Very interesting way to wrap a gift! Thank you for sharing.


----------



## run4fittness (May 22, 2011)

Interesting idea, thanks for sharing.


----------



## hubleyddavis (Nov 20, 2015)

What a neat idea. Thank you for sharing.


----------



## Naneast (Jun 12, 2011)

Clever idea. :sm24:


----------



## knittingnanna19 (Nov 6, 2013)

I like this idea. Thanks.


----------



## Oshkosh Oma (Dec 11, 2011)

A Key inside to a new car would be nice. Clever idea.


----------



## deexer (Sep 25, 2012)

Cute and good idea. Thanks.


----------



## susanmjackson (Feb 7, 2011)

I have made these and put a gift certificate to our LYS inside. I gave the ball of yarn and a pattern to two of my knitting friends and told them there was a surprise at the end of the project for them. They were both thrilled with the finished item and the gift certificate waiting inside the ball.


----------



## saukvillesu (Jan 10, 2013)

love this idea--but I'd hate to "waste" the yarn for a non-knitter.


----------



## Deb Hjelseth (Jan 4, 2014)

An idea to use up bits and bobs leftover (mystery ball) tied together. So it wouldn't really be a waste of yarn.


----------



## saukvillesu (Jan 10, 2013)

Deb Hjelseth said:


> An idea to use up bits and bobs leftover (mystery ball) tied together.
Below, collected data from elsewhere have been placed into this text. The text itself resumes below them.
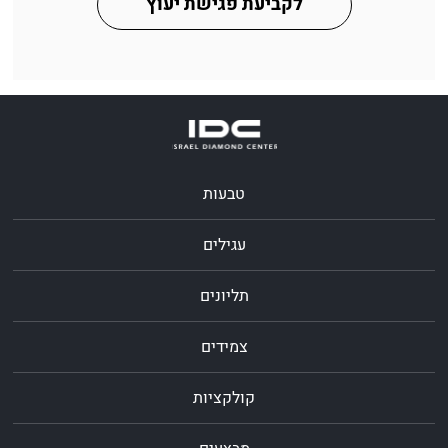
לקביעת פגישת יעוץ
טבעות
עגילים
תליונים
צמידים
קולקציות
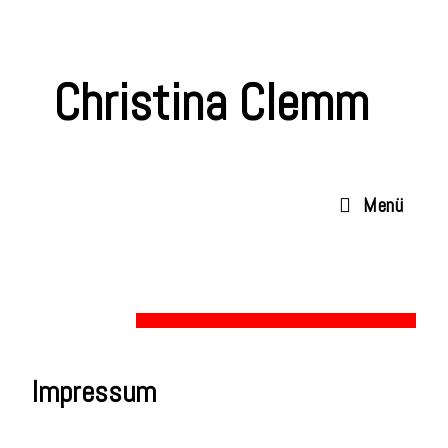
Christina Clemm
Menü
Impressum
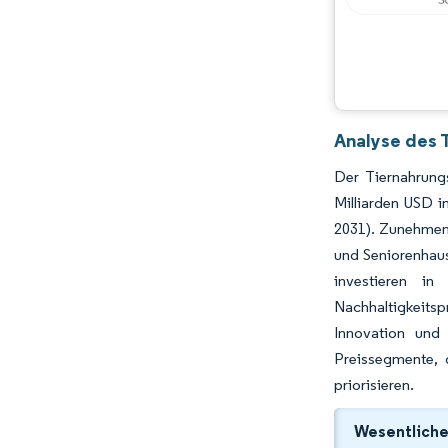
Analyse des 
Der Tiernahrung
Milliarden USD 
2031). Zunehmen
und Seniorenhaush
investieren in
Nachhaltigkeitsp
Innovation und
Preissegmente, 
priorisieren.
Wesentliche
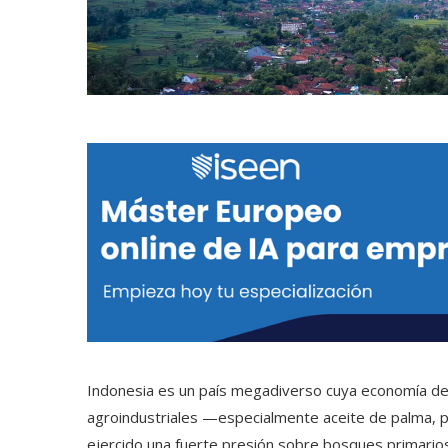
Indonesia es un país megadiverso cuya economía d
agroindustriales —especialmente aceite de palma, 
ejercido una fuerte presión sobre bosques primario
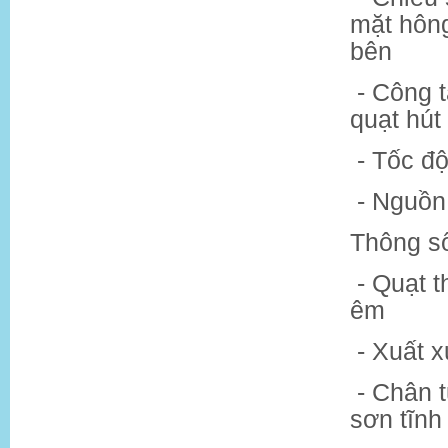
mặt hông
bên
- Công 
quạt hút
- Tốc độ
- Nguồn
Thông số
- Quạt 
êm
- Xuất 
- Chân 
sơn tĩnh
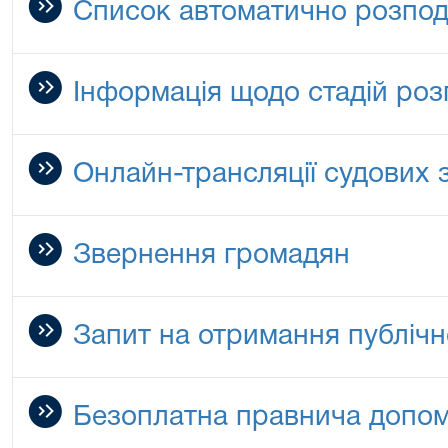
Список автоматично розпод
Інформація щодо стадій роз
Онлайн-трансляції судових 
Звернення громадян
Запит на отримання публічн
Безоплатна правнича допо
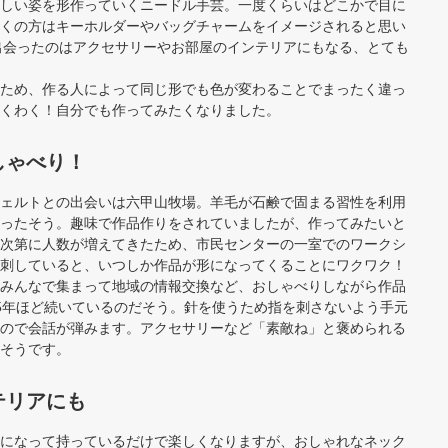
しい姿を形作っていくニードル手芸。一度くらいはどこかで目に
くの方はキーホルダーやバッグチャームをイメージされると思い
さんで出会ったのはアクセサリーやお部屋のインテリアにもなる、とても
ため、作る人によって同じ形でも色が変わることでまったく違っ
くわく！自分でも作ってみたくなりました。
しゃべり！
ェルトとの出会いは六甲山牧場。羊毛が石鹸で固まる習性を利用
ったそう。趣味で作品作りをされていましたが、作ってみたいと
次第に人数が増えてきたため、市民センターの一室でのワークシ
刺していると、いつしか作品が形になってくることにワクワク！
みんなで集まって地域の情報交換など、おしゃべりしながら作品
5年ほど続いているのだそう。針を使うため指を刺さないよう手元
ので会話が弾みます。アクセサリーなど「素敵ね」と褒められる
そうです。
テリアにも
になって持っているだけで楽しくなりますが、おしゃれなネック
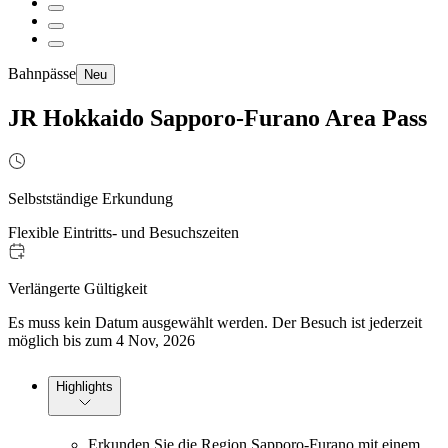
Bahnpässe
Neu
JR Hokkaido Sapporo-Furano Area Pass
Selbstständige Erkundung
Flexible Eintritts- und Besuchszeiten
Verlängerte Gültigkeit
Es muss kein Datum ausgewählt werden. Der Besuch ist jederzeit
möglich bis zum 4 Nov, 2026
Highlights
Erkunden Sie die Region Sapporo-Furano mit einem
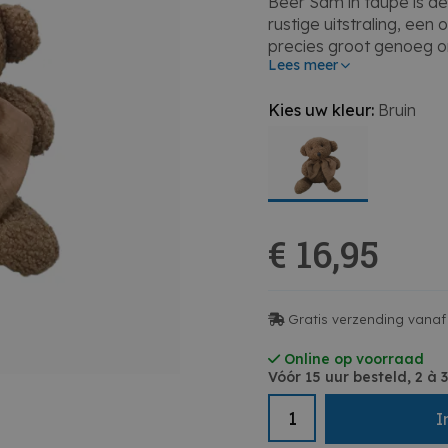
Beer Sam in taupe is de 
rustige uitstraling, ee
precies groot genoeg o
Lees meer
hem nu cadeau doet of z
Kies uw kleur:
Bruin
• Formaat: 25 cm hoog
• Superzacht en knuffel
• Neutrale taupekleur v
• Perfect geboortegesc
• Tijdloos en stijlvol ont
€ 16,95
Gratis verzending vanaf 
Online op voorraad
Vóór 15 uur besteld, 2 à
I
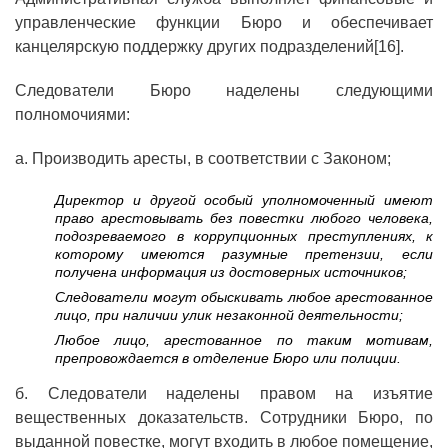
управленческие функции Бюро и обеспечивает
канцелярскую поддержку других подразделений[16].
Следователи Бюро наделены следующими
полномочиями:
а. Производить аресты, в соответствии с Законом;
Директор и другой особый уполномоченный имеют
право арестовывать без повестки любого человека,
подозреваемого в коррупционных преступлениях, к
которому имеются разумные претензии, если
получена информация из достоверных источников;
Следователи могут обыскивать любое арестованное
лицо, при наличии улик незаконной деятельности;
Любое лицо, арестованное по таким мотивам,
препровождается в отделение Бюро или полиции.
б. Следователи наделены правом на изъятие
вещественных доказательств. Сотрудники Бюро, по
выданной повестке, могут входить в любое помещение,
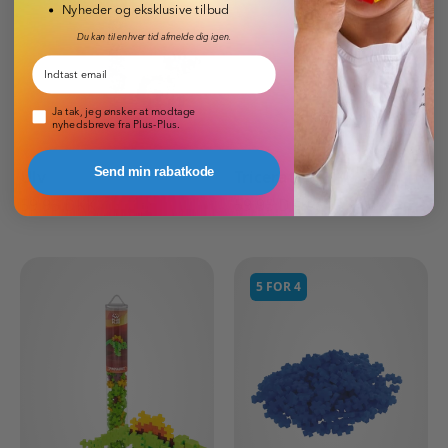
Nyheder og eksklusive tilbud
Du kan til enhver tid afmelde dig igen.
Email
Pop-up nyhedsbrev
Ja tak, jeg ønsker at modtage
nyhedsbreve fra Plus-Plus.
Send min rabatkode
Ulv
Triceratops
59,95 DKK
59,95 DKK
5 FOR 4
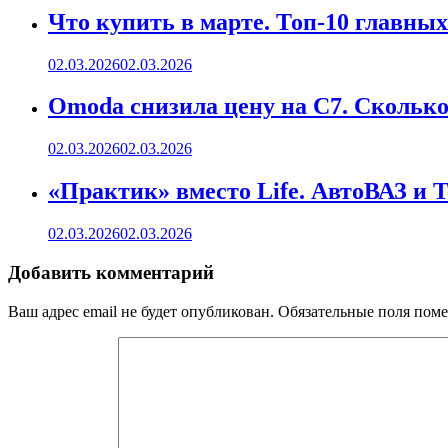
Что купить в марте. Топ-10 главных
02.03.2026
02.03.2026
Omoda снизила цену на C7. Сколько 
02.03.2026
02.03.2026
«Практик» вместо Life. АвтоВАЗ и 
02.03.2026
02.03.2026
Добавить комментарий
Ваш адрес email не будет опубликован.
Обязательные поля пом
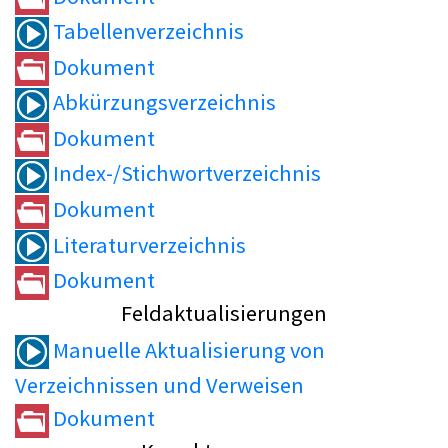
Tabellenverzeichnis
Dokument
Abkürzungsverzeichnis
Dokument
Index-/Stichwortverzeichnis
Dokument
Literaturverzeichnis
Dokument
Feldaktualisierungen
Manuelle Aktualisierung von
Verzeichnissen und Verweisen
Dokument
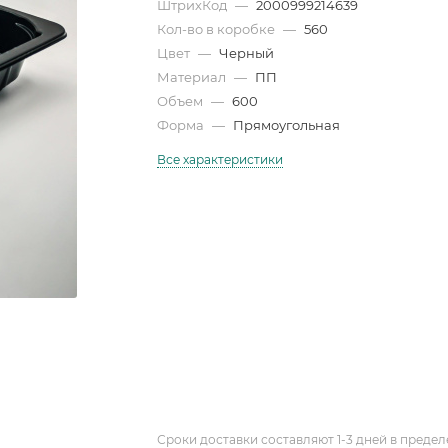
ШтрихКод
—
2000999214639
Кол-во в коробке
—
560
Цвет
—
Черный
Материал
—
ПП
Объем
—
600
Форма
—
Прямоугольная
Все характеристики
Сроки доставки составляют 1-3 дней в предел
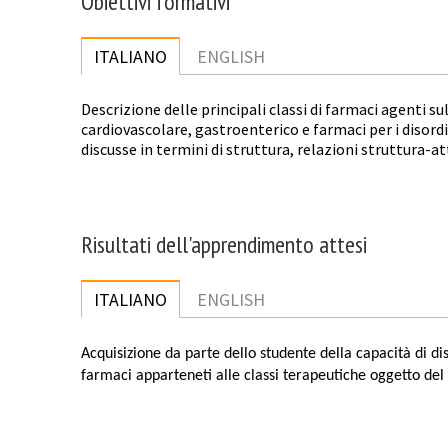
Obiettivi formativi
ITALIANO
ENGLISH
Descrizione delle principali classi di farmaci agenti s
cardiovascolare, gastroenterico e farmaci per i disordi
discusse in termini di struttura, relazioni struttura-a
Risultati dell'apprendimento attesi
ITALIANO
ENGLISH
Acquisizione da parte dello studente della capacità di di
farmaci apparteneti alle classi terapeutiche oggetto del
So it wouldn't really be a waste of yarn.


Even better! Thanks


----------



## sockyarn (Jan 26, 2011)

This would be great for fiber friends. You could use those plastic eggs inside and put a gift card in it or real money for them to use at their favorite fiber store.


----------



## buflobill (Jul 21, 2011)

I've seen something like this for kids with candy or small toys in saran wrap or bubble wrap. They can see what is inside, but have to unroll it to get the prize. With a group of kids, they unroll one piece and then pass it on to the next person.


----------



## baglady (Sep 22, 2011)

I did this one Christmas for the girls in the family. They loved it! Fun collecting things to go inside!


----------



## silkandwool (Dec 5, 2011)

great idea!!!!!! :sm09:


----------



## riversong200 (Apr 20, 2014)

What fun!


----------



## BeadyJean (May 30, 2016)

I like this idea, and will try it out when 'gifting' bead-work items. Rather than use yarn that would be useful, I could use up some of the boucle that I find difficult to work with. Thanks for sharing.


----------



## Lorikeet (Jan 15, 2016)

What a novel idea! It would be good for small amounts of fancy yarn.


----------



## Lorikeet (Jan 15, 2016)

BeadyJean said:


> I like this idea, and will try it out when 'gifting' bead-work items. Rather than use yarn that would be useful, I could use up some of the boucle that I find difficult to work with. Thanks for sharing.


Yes, my thoughts exactly. If you cannot knit it, wind it.


----------